_EJERCICIOS PARA RESOLVER_
a) Haz una lista de las palabras latinas que el texto sobre la pronunciación del latín pone como ejemplo en su forma clásica, sin incluir cómo se pronunciaron después.
b) Transcribe del texto sobre la pronunciación del latín el tramo que va desde "Y, por otro" hasta "sonido incorporado: iubiladsio.".

_TEXTO DE PARTIDA_

El consonantismo latino es bastante similar al español, con algunos matices secundarios sobre los que creo que no hay que entrar. Las “anomalías” más llamativas son las que tienen que ver con el asunto de la “palatalización”, que es un fenómeno fonético que tuvo lugar en época postclásica, y que explica la creación de nuevos sonidos inexistentes en época anterior que después pasaron a las lenguas romances (transcritos en español como ch, ñ, ll, y, aunque eran algunos más, con muchas variantes locales). Así, por ejemplo, el grupo consonántico gn comenzó a pronunciarse como ñ (lignum = liñum). O la doble ll, que comenzó a pronunciarse con un sonido nuevo (como un señor de Palencia o de ciertos pueblos andaluces pronuncia la ll de valle) en el latín de Hispania. Pero en la Italia central, la ll geminada siguió siendo una doble l, por lo que debemos seguir pronunciándola así en latín, al menos en la versión oficial eclesiástica.
Sin embargo, los más importantes de estos fenómenos relacionados con la palatalización son dos: por un lado, los grupos ce, ci, ge, gi, que en latín clásico se pronunciaban como “ke, ki, gue, gui”, pasaron a pronunciarse como nosotros decimos “che, chi, ye, yi”. Palabras como cenare o gibba (“joroba”), empezaron a sonar como chenare y yibba.
Y, por otro lado, la t en contacto con una i semiconsonántica (la conocida en fonética como yod) comenzó a pronunciarse como ds. Una palabra como gratia, que en latín clásico tenía tres sílabas (gra-ti-a) y que sonaba igual que la leeríamos hoy en español, empezó a pronunciarse como bisílaba con esa innovación fonética: gradsia (gra-dsia); el término iubilatio (que tenía cinco sílabas: iu-bi-la-ti-o) comenzó a pronunciarse como tetrasílaba, con el nuevo sonido incorporado: iubiladsio.

_DATOS SIN PROCESAR_

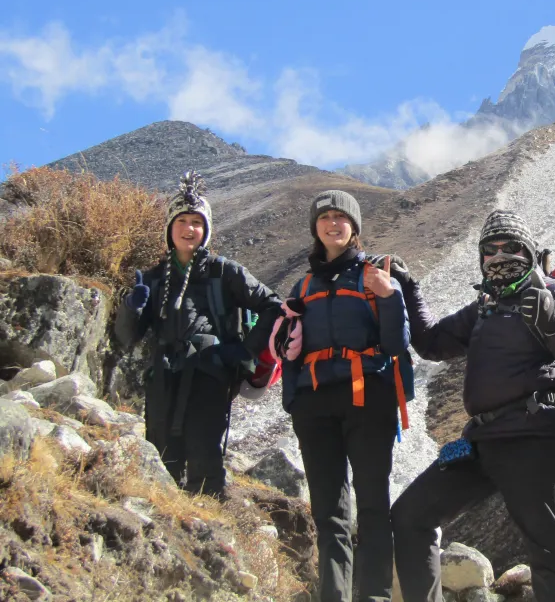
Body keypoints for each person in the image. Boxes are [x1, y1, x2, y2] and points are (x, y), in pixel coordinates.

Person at [390, 209, 555, 602]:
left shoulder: (554, 292)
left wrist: (549, 312)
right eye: (491, 249)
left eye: (511, 247)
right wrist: (409, 287)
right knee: (410, 516)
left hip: (534, 434)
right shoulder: (485, 305)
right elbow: (433, 342)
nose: (500, 256)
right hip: (481, 438)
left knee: (548, 544)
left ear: (530, 252)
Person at [276, 190, 410, 602]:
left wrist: (389, 296)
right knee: (328, 510)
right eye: (325, 218)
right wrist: (292, 400)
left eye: (341, 217)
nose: (332, 224)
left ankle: (374, 595)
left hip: (367, 398)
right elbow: (289, 350)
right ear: (316, 228)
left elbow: (396, 343)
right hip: (314, 404)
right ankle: (332, 594)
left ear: (354, 227)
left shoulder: (376, 275)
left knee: (371, 503)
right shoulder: (304, 285)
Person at [114, 170, 281, 499]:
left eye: (197, 222)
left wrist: (243, 351)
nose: (189, 229)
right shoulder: (153, 278)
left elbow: (273, 306)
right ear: (169, 229)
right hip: (163, 376)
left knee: (204, 450)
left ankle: (209, 523)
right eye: (182, 221)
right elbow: (126, 338)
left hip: (210, 374)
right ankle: (167, 519)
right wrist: (132, 307)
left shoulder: (225, 272)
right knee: (161, 451)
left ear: (205, 230)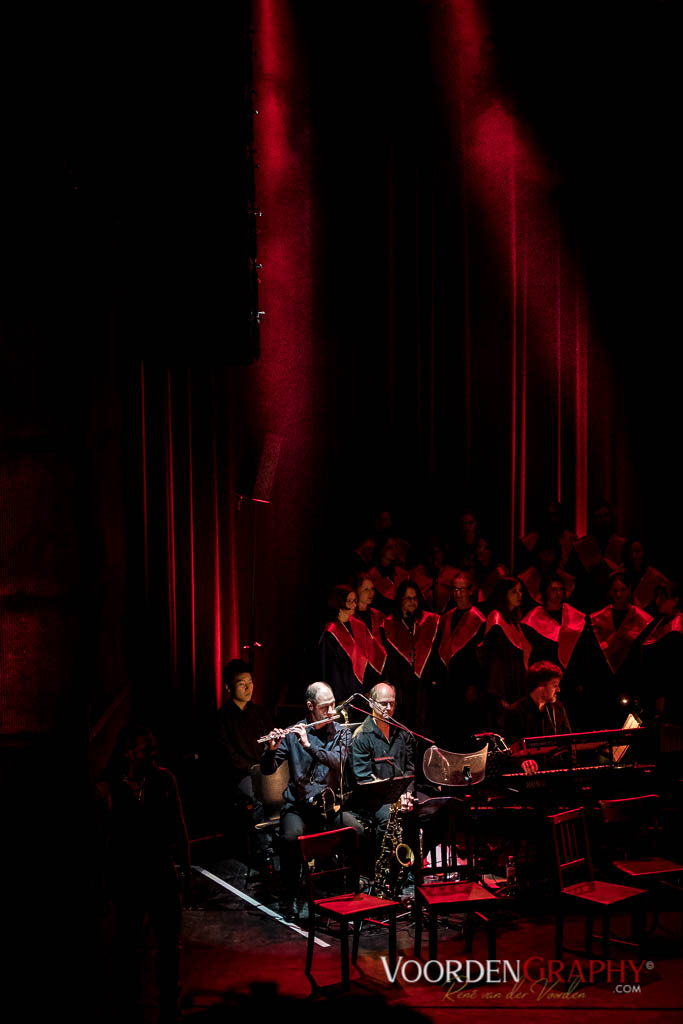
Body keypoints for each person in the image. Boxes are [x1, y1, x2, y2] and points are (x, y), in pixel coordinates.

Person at [101, 725, 190, 1024]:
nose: (151, 753)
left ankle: (168, 1005)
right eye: (143, 747)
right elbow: (103, 838)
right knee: (128, 945)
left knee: (169, 944)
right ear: (127, 751)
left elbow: (178, 825)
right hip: (128, 875)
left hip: (161, 871)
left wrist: (185, 870)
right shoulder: (111, 786)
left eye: (151, 747)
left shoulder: (164, 779)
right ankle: (129, 1007)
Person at [260, 682, 363, 920]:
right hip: (299, 806)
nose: (331, 711)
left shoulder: (342, 732)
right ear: (310, 707)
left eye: (333, 705)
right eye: (325, 707)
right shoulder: (293, 733)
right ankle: (291, 895)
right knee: (289, 838)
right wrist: (271, 750)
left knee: (356, 831)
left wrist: (309, 744)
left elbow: (337, 761)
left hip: (329, 808)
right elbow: (267, 770)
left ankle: (351, 891)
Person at [215, 659, 274, 873]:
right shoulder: (222, 718)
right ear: (229, 687)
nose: (248, 688)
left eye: (250, 682)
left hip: (265, 771)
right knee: (257, 797)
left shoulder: (260, 713)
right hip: (241, 775)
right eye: (242, 683)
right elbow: (228, 756)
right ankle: (265, 852)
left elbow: (272, 745)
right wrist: (255, 770)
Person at [350, 682, 416, 850]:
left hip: (400, 796)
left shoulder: (403, 734)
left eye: (392, 703)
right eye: (383, 703)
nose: (388, 708)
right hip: (375, 800)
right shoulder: (361, 737)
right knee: (389, 818)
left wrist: (407, 794)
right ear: (371, 703)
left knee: (431, 810)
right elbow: (364, 778)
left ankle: (413, 869)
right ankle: (385, 869)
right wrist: (394, 799)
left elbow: (409, 769)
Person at [586, 572, 653, 725]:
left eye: (622, 589)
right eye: (614, 589)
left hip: (631, 678)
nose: (618, 594)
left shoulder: (642, 619)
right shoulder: (597, 618)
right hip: (605, 681)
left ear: (629, 590)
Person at [382, 579, 440, 734]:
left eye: (415, 598)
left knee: (423, 726)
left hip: (423, 686)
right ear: (400, 600)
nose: (413, 602)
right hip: (401, 685)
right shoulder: (388, 624)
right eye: (408, 598)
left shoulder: (428, 621)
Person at [434, 570, 486, 741]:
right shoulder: (447, 617)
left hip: (467, 683)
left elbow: (479, 658)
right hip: (448, 683)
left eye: (462, 589)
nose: (458, 594)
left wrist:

_RESPUESTAS_
a) lignum, cenare, gibba, gratia, iubilatio

b)
Y, por otro lado, la t en contacto con una i semiconsonántica (la conocida en fonética como yod) comenzó a pronunciarse como ds. Una palabra como gratia, que en latín clásico tenía tres sílabas (gra-ti-a) y que sonaba igual que la leeríamos hoy en español, empezó a pronunciarse como bisílaba con esa innovación fonética: gradsia (gra-dsia); el término iubilatio (que tenía cinco sílabas: iu-bi-la-ti-o) comenzó a pronunciarse como tetrasílaba, con el nuevo sonido incorporado: iubiladsio.